Work task :: Exactly the lines below from the one with "middle pip: (266, 328)" up to and including the one with "pinky pip: (528, 416)" make up the answer, with nothing else added.

Content starts

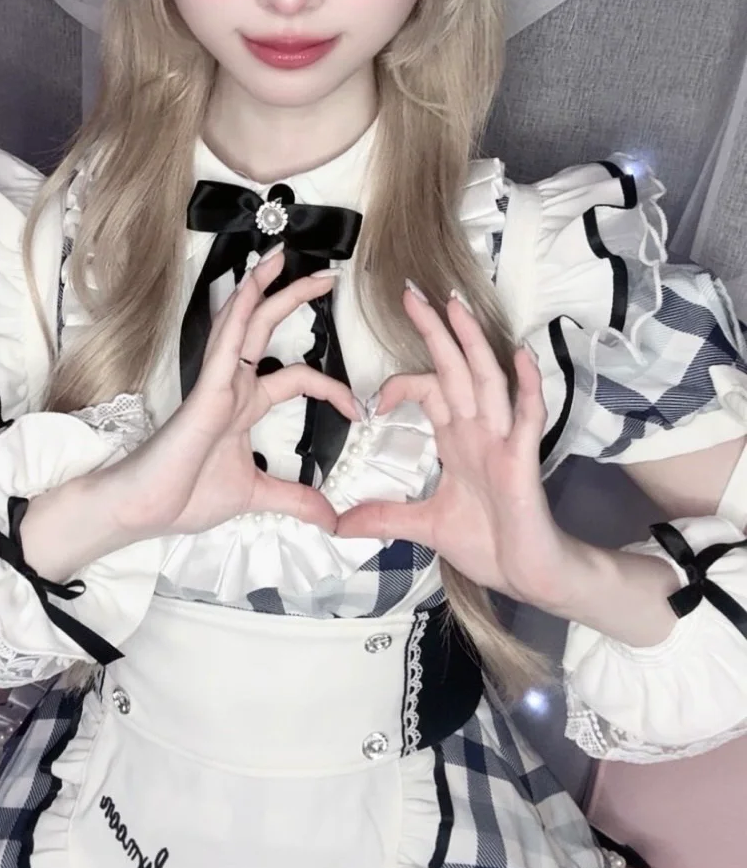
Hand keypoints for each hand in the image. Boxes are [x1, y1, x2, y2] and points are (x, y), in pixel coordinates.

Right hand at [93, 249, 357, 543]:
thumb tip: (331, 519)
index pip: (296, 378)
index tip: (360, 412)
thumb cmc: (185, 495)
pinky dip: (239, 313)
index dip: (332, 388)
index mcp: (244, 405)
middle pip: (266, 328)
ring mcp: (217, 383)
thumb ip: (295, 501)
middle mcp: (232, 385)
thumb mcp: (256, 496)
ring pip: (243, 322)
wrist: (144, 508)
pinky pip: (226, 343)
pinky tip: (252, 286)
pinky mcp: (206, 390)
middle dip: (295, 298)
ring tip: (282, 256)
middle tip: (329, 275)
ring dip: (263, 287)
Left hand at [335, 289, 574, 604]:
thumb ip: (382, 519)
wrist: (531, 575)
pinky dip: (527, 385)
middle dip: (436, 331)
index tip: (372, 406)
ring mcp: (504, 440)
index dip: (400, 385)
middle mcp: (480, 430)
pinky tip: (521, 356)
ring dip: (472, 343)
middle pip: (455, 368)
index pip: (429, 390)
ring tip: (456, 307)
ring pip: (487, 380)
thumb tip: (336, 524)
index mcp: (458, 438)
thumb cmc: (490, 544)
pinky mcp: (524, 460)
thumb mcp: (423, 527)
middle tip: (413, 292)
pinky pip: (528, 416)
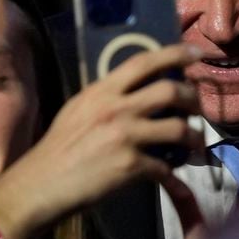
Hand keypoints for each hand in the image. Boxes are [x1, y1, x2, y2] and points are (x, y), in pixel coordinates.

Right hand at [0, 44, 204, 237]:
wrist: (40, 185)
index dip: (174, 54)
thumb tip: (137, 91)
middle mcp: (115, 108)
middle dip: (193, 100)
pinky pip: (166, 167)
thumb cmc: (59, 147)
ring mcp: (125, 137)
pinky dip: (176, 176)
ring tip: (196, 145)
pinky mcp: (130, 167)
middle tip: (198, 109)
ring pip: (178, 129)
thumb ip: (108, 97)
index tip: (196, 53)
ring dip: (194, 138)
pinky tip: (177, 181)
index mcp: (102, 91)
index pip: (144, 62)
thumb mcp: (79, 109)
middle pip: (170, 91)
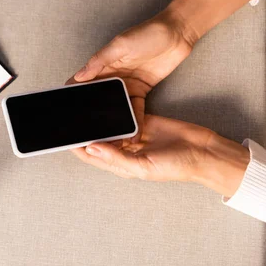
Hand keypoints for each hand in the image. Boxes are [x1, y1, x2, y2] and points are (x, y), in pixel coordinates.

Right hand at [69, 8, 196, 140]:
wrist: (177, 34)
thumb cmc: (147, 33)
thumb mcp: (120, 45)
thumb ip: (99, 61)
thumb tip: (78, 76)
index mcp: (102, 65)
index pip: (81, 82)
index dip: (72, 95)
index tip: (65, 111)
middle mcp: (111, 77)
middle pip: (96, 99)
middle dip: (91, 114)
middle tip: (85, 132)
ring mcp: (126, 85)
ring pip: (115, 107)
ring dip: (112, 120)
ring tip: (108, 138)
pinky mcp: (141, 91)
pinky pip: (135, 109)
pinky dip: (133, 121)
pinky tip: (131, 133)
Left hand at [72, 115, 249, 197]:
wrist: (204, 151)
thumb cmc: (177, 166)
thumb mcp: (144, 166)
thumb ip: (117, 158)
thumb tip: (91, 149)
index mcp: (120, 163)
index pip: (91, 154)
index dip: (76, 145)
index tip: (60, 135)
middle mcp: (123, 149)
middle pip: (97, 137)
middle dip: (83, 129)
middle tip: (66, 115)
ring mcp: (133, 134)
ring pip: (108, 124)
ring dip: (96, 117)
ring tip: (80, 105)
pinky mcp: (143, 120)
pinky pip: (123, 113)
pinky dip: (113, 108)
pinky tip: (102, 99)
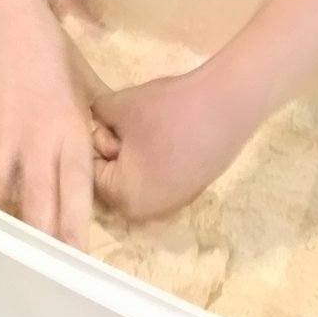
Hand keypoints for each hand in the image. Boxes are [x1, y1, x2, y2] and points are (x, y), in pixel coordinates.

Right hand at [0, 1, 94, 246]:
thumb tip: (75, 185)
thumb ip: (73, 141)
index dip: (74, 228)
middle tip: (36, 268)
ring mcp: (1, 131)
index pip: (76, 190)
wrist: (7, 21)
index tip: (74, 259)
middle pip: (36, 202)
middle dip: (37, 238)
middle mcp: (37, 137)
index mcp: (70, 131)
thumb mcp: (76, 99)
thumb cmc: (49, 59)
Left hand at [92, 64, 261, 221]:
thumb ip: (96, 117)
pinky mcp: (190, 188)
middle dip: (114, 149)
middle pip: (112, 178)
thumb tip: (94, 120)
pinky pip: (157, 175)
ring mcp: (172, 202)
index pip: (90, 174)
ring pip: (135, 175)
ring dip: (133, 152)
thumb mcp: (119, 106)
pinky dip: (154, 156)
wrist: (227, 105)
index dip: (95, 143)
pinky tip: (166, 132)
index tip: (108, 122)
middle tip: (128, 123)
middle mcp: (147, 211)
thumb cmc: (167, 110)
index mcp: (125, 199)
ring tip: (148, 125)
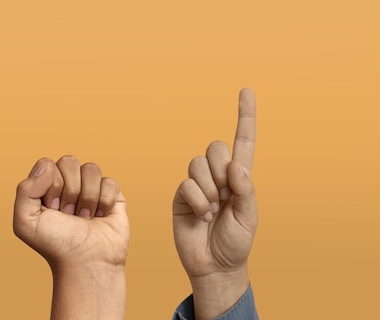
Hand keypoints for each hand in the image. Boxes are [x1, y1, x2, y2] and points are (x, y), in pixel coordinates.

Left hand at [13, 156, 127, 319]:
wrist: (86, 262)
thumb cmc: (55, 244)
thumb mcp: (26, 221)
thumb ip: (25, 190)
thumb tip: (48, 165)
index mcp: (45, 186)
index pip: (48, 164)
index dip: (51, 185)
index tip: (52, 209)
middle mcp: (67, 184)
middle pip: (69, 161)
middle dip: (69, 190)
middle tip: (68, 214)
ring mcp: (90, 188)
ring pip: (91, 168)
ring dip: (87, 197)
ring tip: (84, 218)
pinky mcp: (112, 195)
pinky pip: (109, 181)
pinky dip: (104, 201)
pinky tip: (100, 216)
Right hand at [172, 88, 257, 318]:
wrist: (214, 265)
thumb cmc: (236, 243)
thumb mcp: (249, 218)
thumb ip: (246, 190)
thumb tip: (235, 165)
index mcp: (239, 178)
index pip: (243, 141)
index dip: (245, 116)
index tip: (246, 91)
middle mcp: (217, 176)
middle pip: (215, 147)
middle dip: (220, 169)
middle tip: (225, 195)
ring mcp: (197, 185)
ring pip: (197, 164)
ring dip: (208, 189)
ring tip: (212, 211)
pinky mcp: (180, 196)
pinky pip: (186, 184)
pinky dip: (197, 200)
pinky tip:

Content ends

Your solution ::
middle pip: (266, 328)
ring mcp: (217, 383)
thumb ip: (295, 501)
middle mcp: (232, 385)
thumb mcp: (256, 496)
ring pip: (243, 322)
wrist: (144, 508)
pinky pip: (226, 343)
pinky tip: (252, 286)
pinky mcp: (206, 390)
middle dip: (295, 298)
ring tip: (282, 256)
middle tip: (329, 275)
ring dip: (263, 287)
Left hand at [335, 289, 574, 604]:
thumb ip: (382, 519)
wrist: (531, 575)
pinky dip: (527, 385)
middle dip: (436, 331)
index tip: (372, 406)
ring mcp: (504, 440)
index dip: (400, 385)
middle mcp: (480, 430)
pinky tip: (521, 356)
ring dip: (472, 343)
middle pip: (455, 368)
index pip: (429, 390)
ring tip: (456, 307)
ring pip: (487, 380)
thumb tip: (336, 524)
index mcp: (458, 438)
thumb cmc: (490, 544)
pinky mcp: (524, 460)
thumb mcp: (423, 527)
middle tip: (413, 292)
pinky pip: (528, 416)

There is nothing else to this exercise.